Ketua Bidang Hukum, Pertahanan, dan Keamanan PB HMI, Rifyan Ridwan Saleh, melalui pernyataan resmi, meminta Ketua Komisi III DPR RI, Habiburokhman, untuk menindaklanjuti kasus yang dinilai mencoreng institusi kepolisian tersebut.
“Saya meminta Ketua Komisi III DPR RI memberikan atensi khusus kepada kader HMI yang menjadi korban tindakan brutal oknum anggota Polri di Mamuju. Ini mencederai citra aparat penegak hukum,” tegas Rifyan, dalam unggahan di akun resmi Instagram Bidang Kumhankam PB HMI, Minggu (5/1/2025).
Korban pengeroyokan, Ramli, kini dirawat intensif di RSUD Mamuju akibat luka berat yang dialaminya.
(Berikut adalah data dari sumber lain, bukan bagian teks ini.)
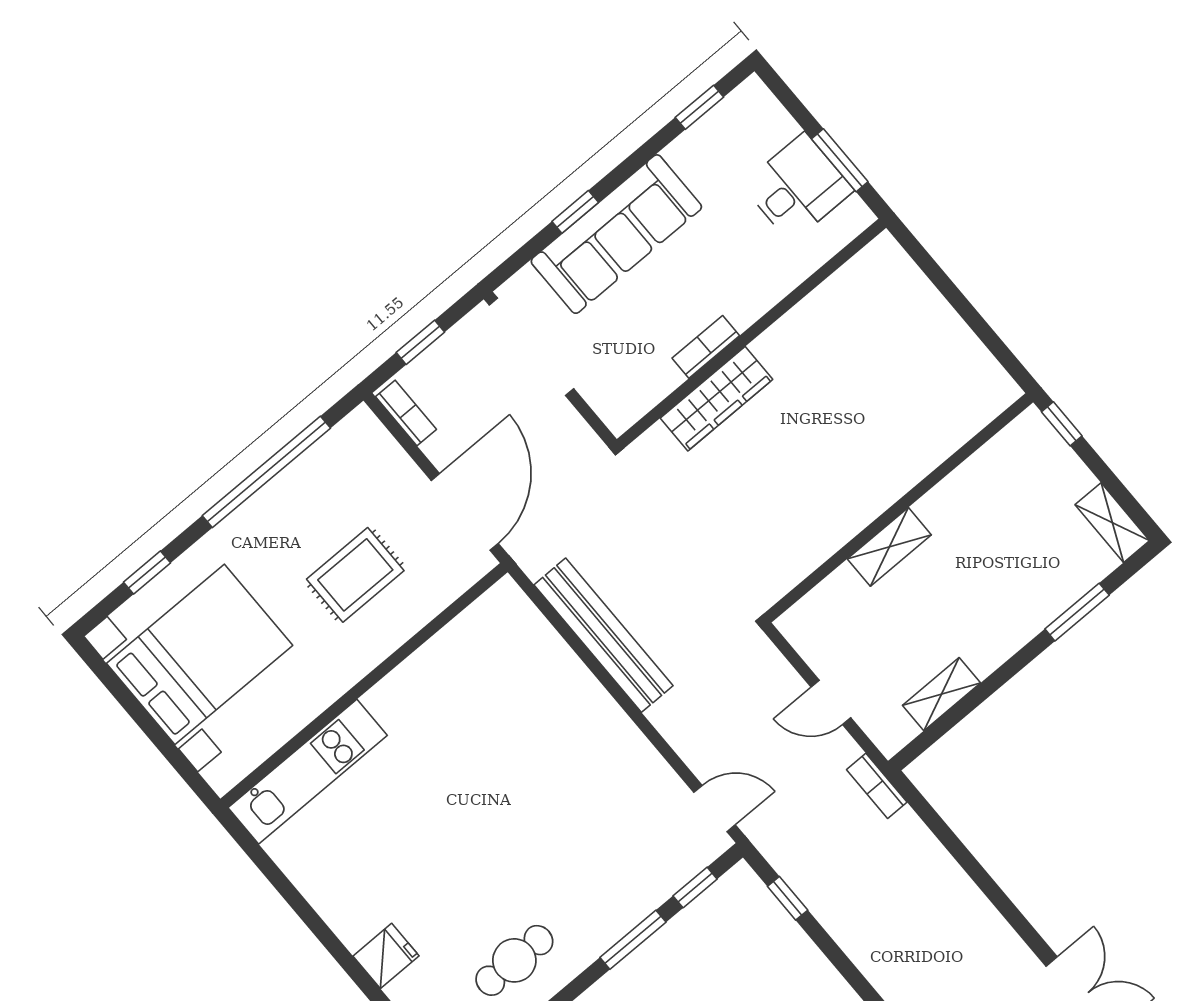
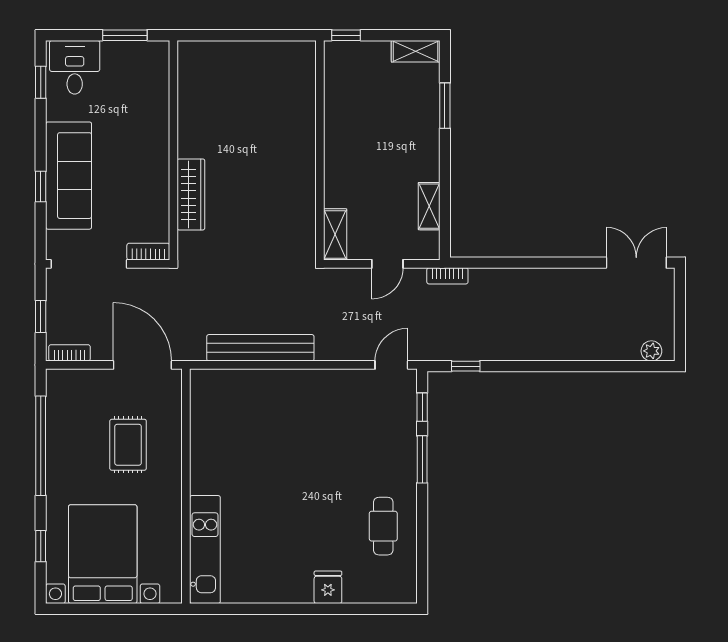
desk: (798, 188) -> (75, 67), moved
bookcase: (706, 347) -> (148, 252), moved, turned 90
shelving: (889, 547) -> (335, 234), moved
Bahkan, menurut informasi terbaru, korban harus menjalani operasi karena kondisinya yang kritis.
“Ramli hampir tewas akibat pengeroyokan oleh puluhan oknum polisi. Ini bukan kali pertama kader HMI mengalami kekerasan fisik. Sudah cukup, lawan!” lanjut Rifyan dengan nada geram.
Rifyan juga mengingatkan bahwa tindakan pengeroyokan tersebut melanggar Pasal 170 KUHP, yang mengatur hukuman penjara 5 hingga 12 tahun bagi pelaku. Selain itu, pelaku juga dapat dijerat Pasal 262 KUHP dengan ancaman denda hingga Rp500 juta.
“PB HMI tidak akan tinggal diam. Kami akan terus mendorong kasus ini hingga tuntas. Jangan sampai hukum menjadi tajam ke bawah, tumpul ke atas,” tutupnya.